Est-ce que le ciseau se glorifie aux dépens de celui qui s’en sert pour tailler ?

PREMIERE LECTURE

MERCREDI, QUINZIEME SEMAINE DU TEMPS DE L’EGLISE – 2

« Est-ce que le ciseau se glorifie aux dépens de celui qui s’en sert pour tailler ? Est-ce que la scie s’enorgueillit aux dépens de celui qui la tient ? C’est pourquoi le Seigneur Dieu fera dépérir ces soldats bien nourris »

Isaïe 10,5-7.13-16.

Nous méditons aujourd’hui sur un oracle du prophète Isaïe contre l’Assyrie. C’était la superpuissance de son époque. Les prophètes, en règle générale, ne parlent pas que de leur pays. Pour eux, le Seigneur règne sur la terre entière et sur tous les peuples. On peut relire Amos 1,3 – 2,3, qui rassemblent une série d’oracles sur pratiquement tous les peuples entourant le peuple d’Israël. Isaïe a souvent parlé de l’Assyrie (cf. 5,26-30 ; 8,7 ; 13,5 ; 30,27 ; 37,26).

Il est difficile de dater cet oracle. Il peut avoir été prononcé en 717 (Lorsque le roi d’Assyrie, Sargon II a conquis la ville de Karkemish) soit en 701, lorsque le roi assyrien Sennakérib est venu mettre le siège devant Jérusalem. Peu importe. La leçon est la même. Disons, pour la clarté de l’explication, qu’il s’agit de Sennakérib.

Selon la pensée biblique, tout est sous le contrôle de Dieu, le bien tout comme le mal. Le bien comme récompense, le mal en punition pour la désobéissance humaine. C’est dans cette perspective qu’Isaïe s’exprime. Il considère que toute défaite devant l’Assyrie est la conséquence du l’infidélité de ce peuple. Dieu a donc logiquement choisi l’Assyrie pour infliger une leçon à son peuple. L’Assyrie est « le bâton dans sa main » (Isaïe 10,5).

Cependant le prophète constate que l’Assyrie a aussi dépassé les bornes de la justice, car elle n’a pas agi avec restreinte. Elle a cherché à détruire au lieu de faire du butin (10,6), à exterminer au lieu de fouler au pied (10,6.7). La punition n’a pas été juste, elle n’a pas cherché à corriger ou à redresser.
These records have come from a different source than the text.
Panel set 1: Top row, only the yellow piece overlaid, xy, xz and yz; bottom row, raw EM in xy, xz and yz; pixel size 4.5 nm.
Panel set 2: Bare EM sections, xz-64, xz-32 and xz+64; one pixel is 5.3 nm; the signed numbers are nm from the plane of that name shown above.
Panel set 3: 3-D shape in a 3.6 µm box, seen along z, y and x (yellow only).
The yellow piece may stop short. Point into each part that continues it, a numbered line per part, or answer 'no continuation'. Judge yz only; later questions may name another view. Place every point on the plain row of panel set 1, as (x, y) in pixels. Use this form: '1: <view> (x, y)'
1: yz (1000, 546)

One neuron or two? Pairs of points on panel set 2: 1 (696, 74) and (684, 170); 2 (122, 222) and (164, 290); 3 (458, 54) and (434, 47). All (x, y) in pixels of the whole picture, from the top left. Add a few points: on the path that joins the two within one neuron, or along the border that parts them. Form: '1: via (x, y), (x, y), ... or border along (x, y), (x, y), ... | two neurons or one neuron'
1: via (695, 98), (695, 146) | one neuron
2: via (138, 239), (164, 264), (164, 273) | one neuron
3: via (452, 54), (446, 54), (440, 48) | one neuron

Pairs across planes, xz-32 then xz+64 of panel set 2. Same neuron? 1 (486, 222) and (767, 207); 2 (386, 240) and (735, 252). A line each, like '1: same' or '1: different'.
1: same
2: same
Elle n’a pas été salutaire, mais destructrice… Elle ne s’est pas comportée en justicier de Dieu, mais en pouvoir sanguinaire, qui ne reconnait même pas la puissance de Dieu, puisqu’elle porte la main sur le Temple saint (10,11). Au contraire, l’Assyrie aussi prétend se passer de Dieu.

Je remarque que ce que Dieu reproche à l’Assyrie, ce n’est pas de ne pas le connaître. Dieu sait bien que l’Assyrie ne le connait pas. Ce qu’il lui reproche, c’est son manque de justice et d’équité, c’est son arrogance à détruire les autres peuples, c’est son pouvoir sanguinaire.

L’Assyrie aussi subira une punition à la hauteur de son arrogance et de sa cruauté, voilà ce que le prophète annonce aujourd’hui. Quelles leçons en tirer ? J’en vois plusieurs.

  1. D’abord, oui, tout, finalement est bien sous le contrôle de Dieu. Même les épreuves et le malheur.
  2. Ensuite, la justice de Dieu est toujours salvifique, jamais destructrice. Il permet l’épreuve, voire l’échec, pour mieux purifier et sauver.
  3. Enfin, je suis invité à imiter la justice de Dieu, c’est-à-dire à ne jamais laisser ma colère détruire qui que ce soit et à ne jamais être injuste, même en réponse à une injustice ou un mal.

Seigneur Jésus, aide-moi à reconnaitre en tout ce qui m’arrive la main salvifique et purifiante de ton Père. Apprends-moi à ne jamais utiliser la force pour détruire, à ne jamais vouloir infliger de peine cruelle et démesurée, surtout dans mes devoirs d’éducateur des enfants ou des jeunes que tu m’as confiés.